この小説の最後の場面は駅のホームです。ホームレスになった主人公の男性がこれからその人と同じことをするのだろう・・と思わせる瞬間で終わるんです。母親からさえ「あんたはつくづく運がない」と言われてしまうほど、運に見放されたような人生。でも決してこの人はいい加減に無責任に生きてきたわけではない。それどころか世間の平均よりもずっと真面目で責任感があって、福島から東京に出稼ぎにきて、一生懸命働いて、収入の大半を家族に仕送りして生きてきたのです。福島の田舎で生まれ育った生真面目で善良な性格な彼は要領の良さと対極にあるような、本当に生きるのが下手な人。そして真面目に生きているのにその人生が全くといっていいくらい報われない。

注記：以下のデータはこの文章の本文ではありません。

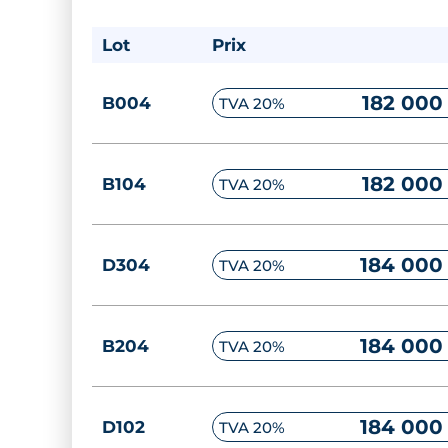
Lot
Prix
182 000
B004
TVA 20%
182 000
B104
TVA 20%
184 000
D304
TVA 20%
184 000
B204
TVA 20%
184 000
D102
TVA 20%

主人公は天皇(現上皇陛下)と同じ日に生まれ、息子は皇太子(現天皇)と同じ日に生まれています。彼は小さい頃に昭和天皇の行啓を見にいきました。「天皇陛下万歳」と声をあげる相馬の人たちとの一体感がこの人の心の原風景になってます。日本の象徴である天皇家の人たちを光と仰ぎ見ながら生きています。天皇家と福島生まれの出稼ぎ労働者。人生のそれぞれのフェーズの対比が、日本の光と闇の強烈なコントラストであるかのようにを感じさせます。戦後の目を見張る経済復興、皇太子の成婚、東京オリンピック開催、etc.。その裏にある東北地方の貧しさ、出稼ぎ労働者の苦難。主人公の人生はまさにその影の部分を体現しているような感じです。華やかな表の日本に世界は注目していたけれど、故郷と切り離された彼らの苦難に世の中はどれだけ心を寄せていたのでしょう。そこに追い打ちをかけるかのように起こった2011年3月11日の震災。
「自分は悪いことはしていない。ただの一度だって他人様に後ろ指を差されるようなことはしていない。ただ慣れることができなかっただけだ。どんな仕事にだって慣れることができたが、人生にだけは慣れることができなかった。人生の苦しみにも、悲しみにも、喜びにも。」という主人公の心の裡。全然違う環境にいる私だけれど、「人生に慣れることができない」という一文が自分にも響くのです。響くということはどこか自分にもこうした部分があるのだろうなと思いつつ。
この小説はアメリカで全米図書鑑賞を受賞したそうです。アメリカ人に共感され、受け入れられた部分はどこなのだろう、とも考えながら読みました。生まれ育ったコミュニティから切り離され苦労して生きている移民一世ややはり地方から都会に出ていって働いているアメリカ人というのが多いのかしらとか。社会のスピードが日に日に速くなり、他者との関わりがそれに反比例するように薄くなり、孤独感を強めている人が多いのだろうか、そしてこの心の現象は日本だけに限らずいまの世界全体にいえることなのかなとも思いました。
この物語がおそらくこれから自分で自分の人生を無理やり終わらせてしまう、という瞬間で終わるのがとっても切ないです。私が靴を見つけてしまったあの人(おそらく男性)はどんな人生を送ってきたのか。やはり絶望しかなかったのだろうか、誰か寄り添ってくれる人はいなかったのだろうか、そんなこともふと思いました。何が自分にとって大切なものか、改めて考える一冊でした。